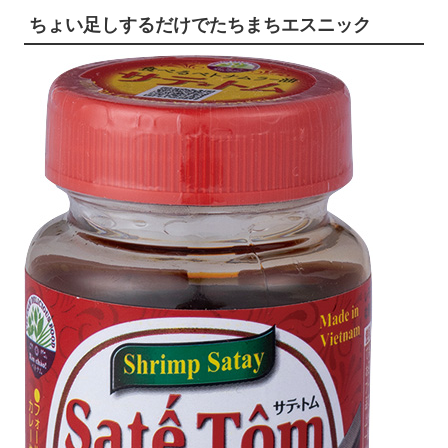
ちょい足しするだけでたちまちエスニック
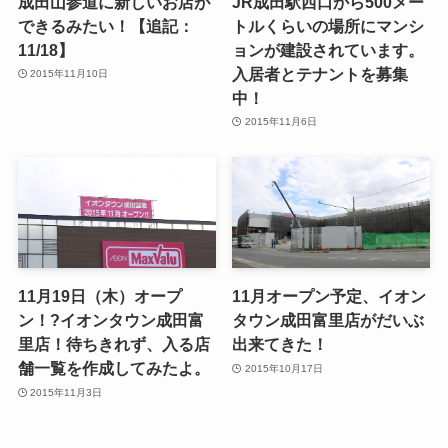
成田山参道に新しいお店が
JR成田駅西口から500メー
できるみたい！【追記：
トルくらいの場所にマンシ
11/18】
ョンが建設されています。
入居者とテナントを募集
2015年11月10日
中！
2015年11月6日
11月19日（木）オープ
11月オープン予定、イオン
ン！?イオンタウン成田富
タウン成田富里店がだいぶ
里店！待ちきれず、入る店
出来てきた！
舗一覧を作成してみたよ。
2015年10月17日
2015年11月3日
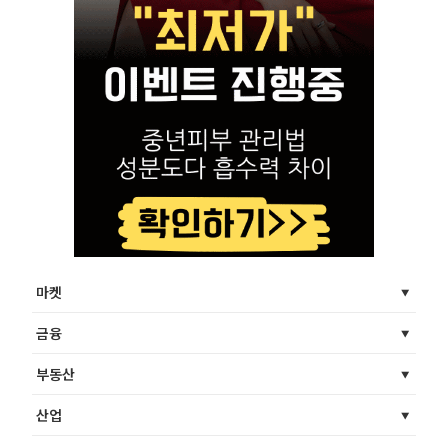
마켓
금융
부동산
산업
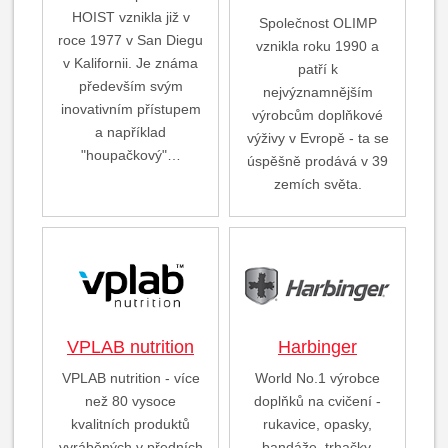
HOIST vznikla již v
Společnost OLIMP
roce 1977 v San Diegu
vznikla roku 1990 a
v Kalifornii. Je známa
patří k
především svým
nejvýznamnějším
inovativním přístupem
výrobcům doplňkové
a například
výživy v Evropě - ta se
"houpačkový"…
úspěšně prodává v 39
zemích světa.
VPLAB nutrition
Harbinger
VPLAB nutrition - více
World No.1 výrobce
než 80 vysoce
doplňků na cvičení -
kvalitních produktů
rukavice, opasky,
vyráběných v předních
bandáže, trhačky,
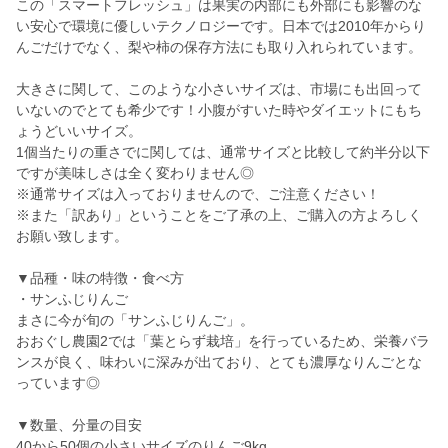
この「スマートフレッシュ」は果実の内部にも外部にも影響のな
い安心で環境に優しいテクノロジーです。日本では2010年からり
んごだけでなく、梨や柿の保存方法にも取り入れられています。
大きさに関して、このような小さいサイズは、市場にも出回って
いないのでとても希少です！小腹がすいた時やダイエットにもち
ょうどいいサイズ。
1個当たりの重さでに関しては、通常サイズと比較して約半分以下
ですが美味しさは全く変わりません◎
※通常サイズは入っておりませんので、ご注意ください！
※また「訳あり」ということをご了承の上、ご購入の方よろしく
お願い致します。
▼品種・味の特徴・食べ方
・サンふじりんご
まさに今が旬の「サンふじりんご」。
おおぐし農園2では「葉とらず栽培」を行っているため、栄養バラ
ンスが良く、味わいに深みが出ており、とても濃厚なりんごとな
っています◎
▼数量、分量の目安
40から50個の小さいサイズのりんご9kg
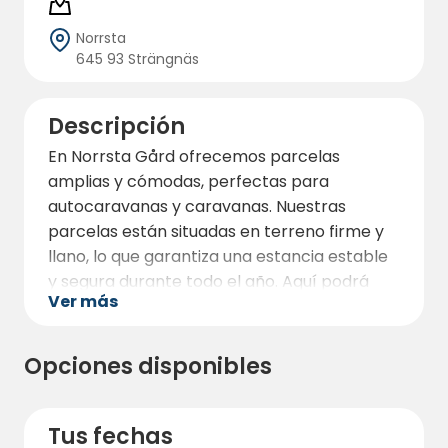
Norrsta
645 93 Strängnäs
Descripción
En Norrsta Gård ofrecemos parcelas
amplias y cómodas, perfectas para
autocaravanas y caravanas. Nuestras
parcelas están situadas en terreno firme y
llano, lo que garantiza una estancia estable
y segura durante todo el año. Aquí podrá
Ver más
disfrutar de la paz y la tranquilidad de la
naturaleza circundante, al tiempo que tiene
la comodidad de la proximidad tanto a
Opciones disponibles
Strängnäs como a Enköping por la
carretera 55. Además, hay zonas verdes
para dar relajantes paseos a pie o en
Tus fechas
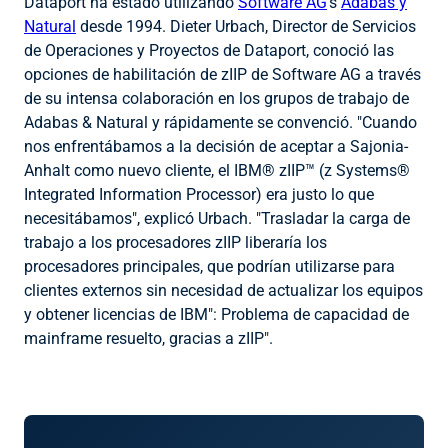
Dataport ha estado utilizando
Software AG
's
Adabas y
Natural
desde 1994. Dieter Urbach, Director de Servicios
de Operaciones y Proyectos de Dataport, conoció las
opciones de habilitación de zIIP de Software AG a través
de su intensa colaboración en los grupos de trabajo de
Adabas & Natural y rápidamente se convenció. "Cuando
nos enfrentábamos a la decisión de aceptar a Sajonia-
Anhalt como nuevo cliente, el IBM® zIIP™ (z Systems®
Integrated Information Processor) era justo lo que
necesitábamos", explicó Urbach. "Trasladar la carga de
trabajo a los procesadores zIIP liberaría los
procesadores principales, que podrían utilizarse para
clientes externos sin necesidad de actualizar los equipos
y obtener licencias de IBM": Problema de capacidad de
mainframe resuelto, gracias a zIIP".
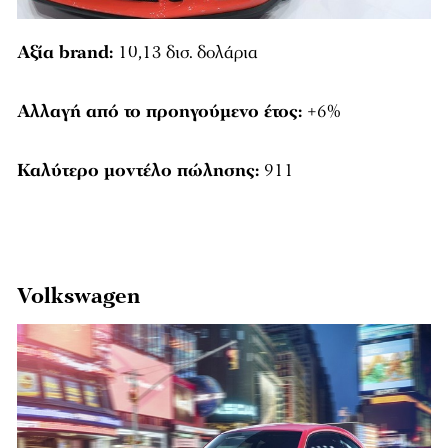
Αξία brand:
10,13 δισ. δολάρια
Αλλαγή από το προηγούμενο έτος:
+6%
Καλύτερο μοντέλο πώλησης:
911
Volkswagen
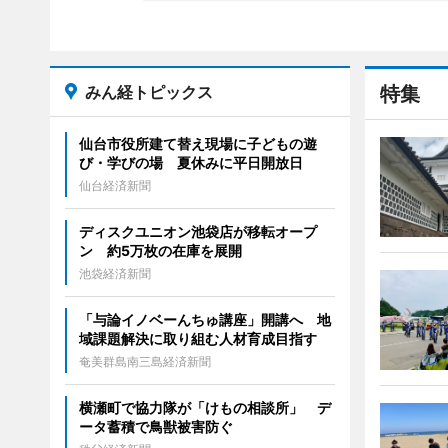
みん経トピックス
特集
仙台市役所建て替え現場に子どもの遊
び・学びの場 夏休みに平日開放日
仙台経済新聞
ディスクユニオン池袋店が移転オープ
ン 約5万枚の在庫を展開
池袋経済新聞
「与論イノベーんちゅ講座」開講へ 地
域課題解決に取り組む人材育成目指す
奄美群島南三島経済新聞
横瀬町で協力隊が「けもの相談所」 デ
ータ蓄積で鳥獣被害防ぐ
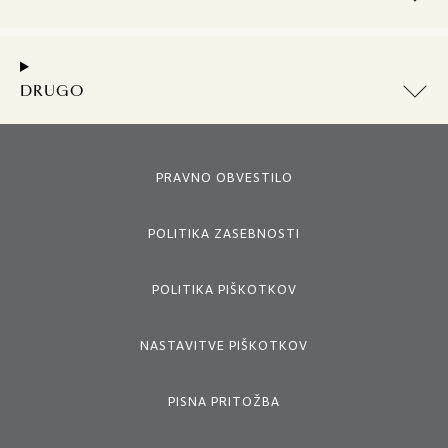
DRUGO
PRAVNO OBVESTILO
POLITIKA ZASEBNOSTI
POLITIKA PIŠKOTKOV
NASTAVITVE PIŠKOTKOV
PISNA PRITOŽBA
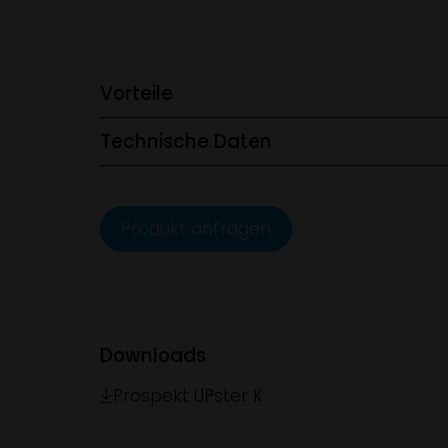
Vorteile
Technische Daten
Produkt anfragen
Downloads
Prospekt UPster K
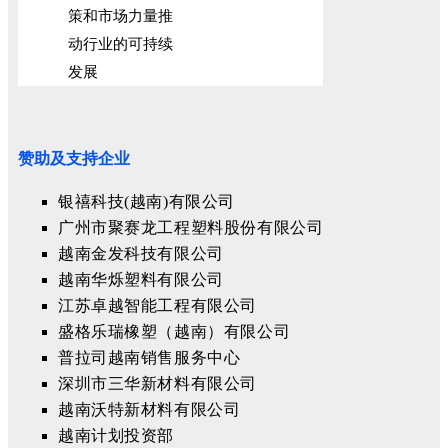
策和市场力量推
动行业的可持续
发展
赞助及支持企业
银禧科技(越南)有限公司
广州市聚赛龙工程塑料股份有限公司
越南金发科技有限公司
越南华烁塑料有限公司
江苏卓越智能工程有限公司
盛格乐瑞橡塑（越南）有限公司
普拉司越南销售服务中心
深圳市三华新材料有限公司
越南沃特新材料有限公司
越南计划投资部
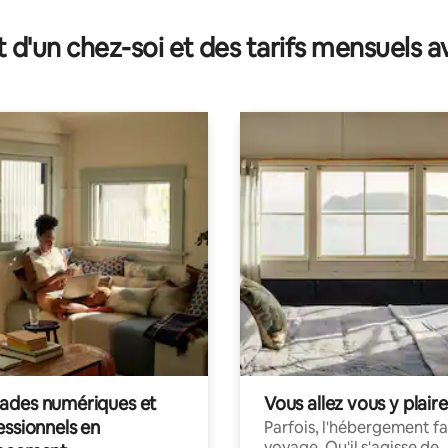
t d'un chez-soi et des tarifs mensuels 
des numériques et
Vous allez vous y plaire
essionnels en
Parfois, l'hébergement fai
voyage. Qu'il s'agisse de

=-=-=-=-=

Looking at the listing above, which lines hold "vznikla"? Copy every such line.

HOIST vznikla již v
vznikla roku 1990 a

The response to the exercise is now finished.